Morganh · October 6, 2023, 10:22am

Please
$ sudo apt purge nvidia* libnvidia*
$ sudo apt install nvidia-driver-525 nvidia-container-toolkit

liam.AI · October 6, 2023, 3:16pm

Ok I’ve done that and then executed steps 2 and 3 from above again

(launcher3.8) (base) ubuntu@ip-172-31-15-235:~/liamd_HFD/HFD$ docker run -it nvcr.io/nvidia/tao/tao-toolkit:5.0.0-tf1.15.5

=======================
=== TAO Toolkit TF1 ===
=======================

NVIDIA Release 5.0.0-TF1 (build 52693369)
TAO Toolkit Version 5.0.0

Various files include modifications (c) NVIDIA CORPORATION & AFFILIATES.  All rights reserved.

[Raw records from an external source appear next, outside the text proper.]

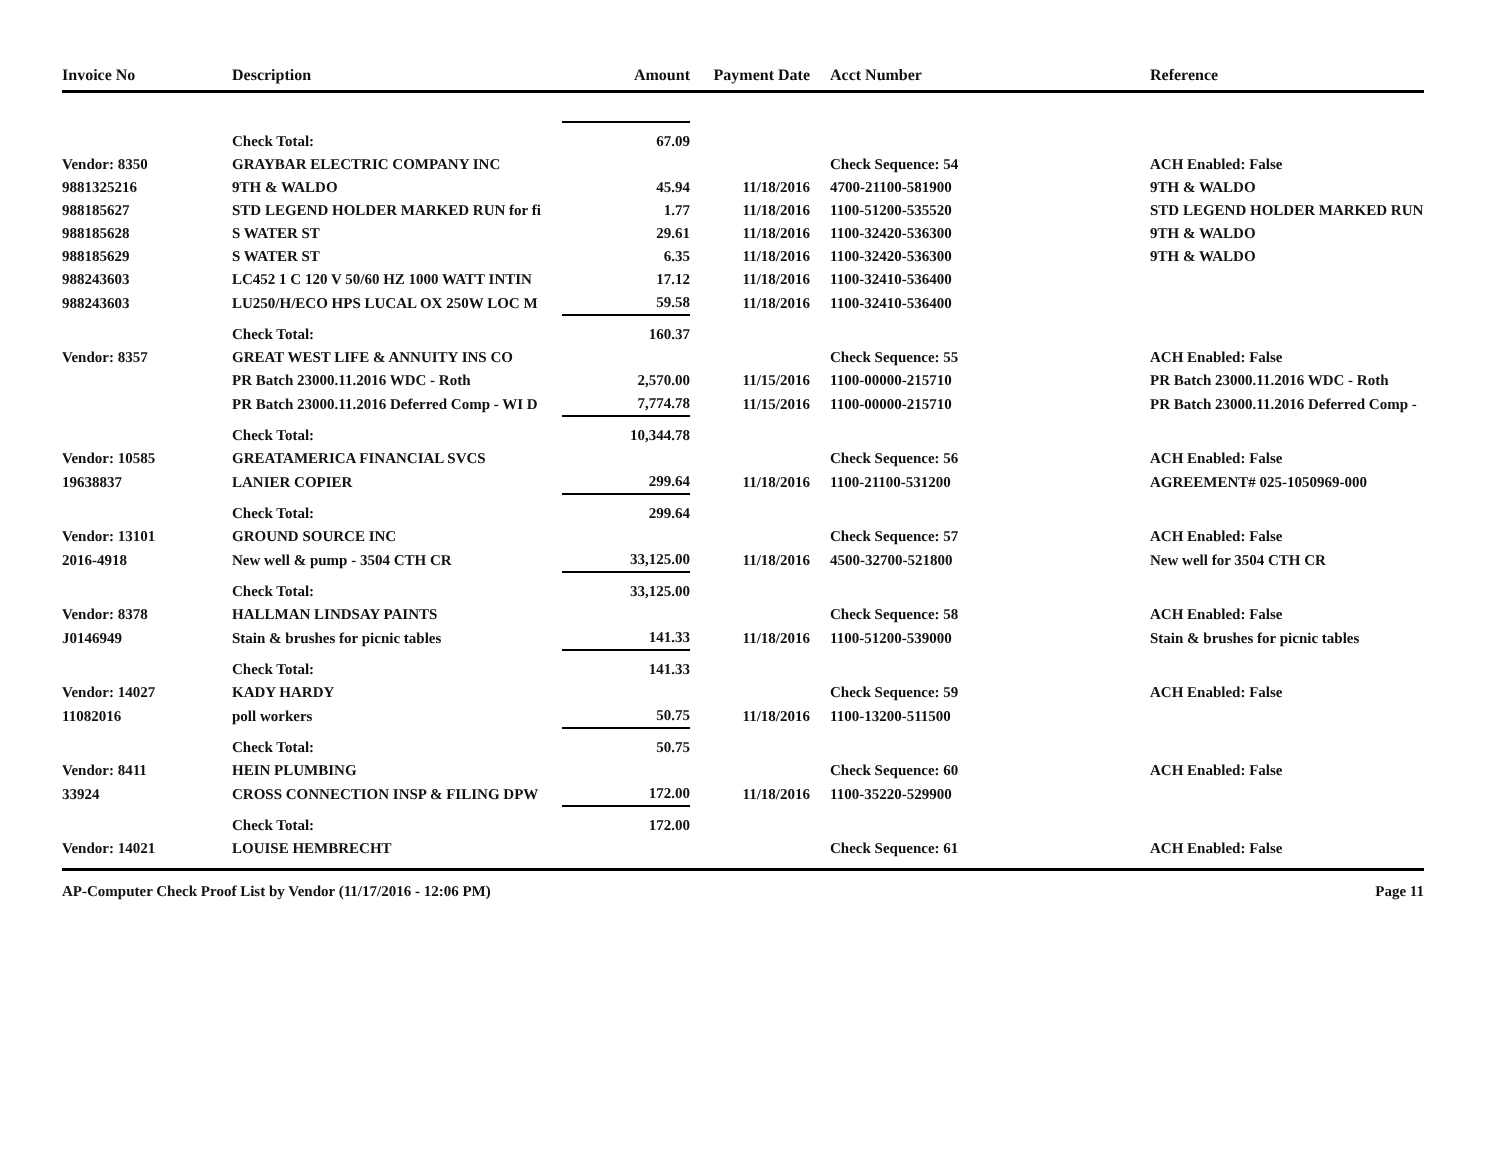| Invoice No | Description | Amount | Payment Date | Acct Number | Reference |
| --- | --- | --- | --- | --- | --- |
| | Check Total: | 67.09 | | | |
| Vendor: 8350 | GRAYBAR ELECTRIC COMPANY INC | | | Check Sequence: 54 | ACH Enabled: False |
| 9881325216 | 9TH & WALDO | 45.94 | 11/18/2016 | 4700-21100-581900 | 9TH & WALDO |
| 988185627 | STD LEGEND HOLDER MARKED RUN for fi | 1.77 | 11/18/2016 | 1100-51200-535520 | STD LEGEND HOLDER MARKED RUN |
| 988185628 | S WATER ST | 29.61 | 11/18/2016 | 1100-32420-536300 | 9TH & WALDO |
| 988185629 | S WATER ST | 6.35 | 11/18/2016 | 1100-32420-536300 | 9TH & WALDO |
| 988243603 | LC452 1 C 120 V 50/60 HZ 1000 WATT INTIN | 17.12 | 11/18/2016 | 1100-32410-536400 | |
| 988243603 | LU250/H/ECO HPS LUCAL OX 250W LOC M | 59.58 | 11/18/2016 | 1100-32410-536400 | |
| | Check Total: | 160.37 | | | |
| Vendor: 8357 | GREAT WEST LIFE & ANNUITY INS CO | | | Check Sequence: 55 | ACH Enabled: False |
| | PR Batch 23000.11.2016 WDC - Roth | 2,570.00 | 11/15/2016 | 1100-00000-215710 | PR Batch 23000.11.2016 WDC - Roth |
| | PR Batch 23000.11.2016 Deferred Comp - WI D | 7,774.78 | 11/15/2016 | 1100-00000-215710 | PR Batch 23000.11.2016 Deferred Comp - |
| | Check Total: | 10,344.78 | | | |
| Vendor: 10585 | GREATAMERICA FINANCIAL SVCS | | | Check Sequence: 56 | ACH Enabled: False |
| 19638837 | LANIER COPIER | 299.64 | 11/18/2016 | 1100-21100-531200 | AGREEMENT# 025-1050969-000 |
| | Check Total: | 299.64 | | | |
| Vendor: 13101 | GROUND SOURCE INC | | | Check Sequence: 57 | ACH Enabled: False |
| 2016-4918 | New well & pump - 3504 CTH CR | 33,125.00 | 11/18/2016 | 4500-32700-521800 | New well for 3504 CTH CR |
| | Check Total: | 33,125.00 | | | |
| Vendor: 8378 | HALLMAN LINDSAY PAINTS | | | Check Sequence: 58 | ACH Enabled: False |
| J0146949 | Stain & brushes for picnic tables | 141.33 | 11/18/2016 | 1100-51200-539000 | Stain & brushes for picnic tables |
| | Check Total: | 141.33 | | | |
| Vendor: 14027 | KADY HARDY | | | Check Sequence: 59 | ACH Enabled: False |
| 11082016 | poll workers | 50.75 | 11/18/2016 | 1100-13200-511500 | |
| | Check Total: | 50.75 | | | |
| Vendor: 8411 | HEIN PLUMBING | | | Check Sequence: 60 | ACH Enabled: False |
| 33924 | CROSS CONNECTION INSP & FILING DPW | 172.00 | 11/18/2016 | 1100-35220-529900 | |
| | Check Total: | 172.00 | | | |
| Vendor: 14021 | LOUISE HEMBRECHT | | | Check Sequence: 61 | ACH Enabled: False |
AP-Computer Check Proof List by Vendor (11/17/2016 - 12:06 PM) Page 11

This container image and its contents are governed by the TAO Toolkit End User License Agreement.
By pulling and using the container, you accept the terms and conditions of this license:
https://developer.nvidia.com/tao-toolkit-software-license-agreement

WARNING: The NVIDIA Driver was not detected.  GPU functionality will not be available.
   Use the NVIDIA Container Toolkit to start this container with GPU support; see
   https://docs.nvidia.com/datacenter/cloud-native/ .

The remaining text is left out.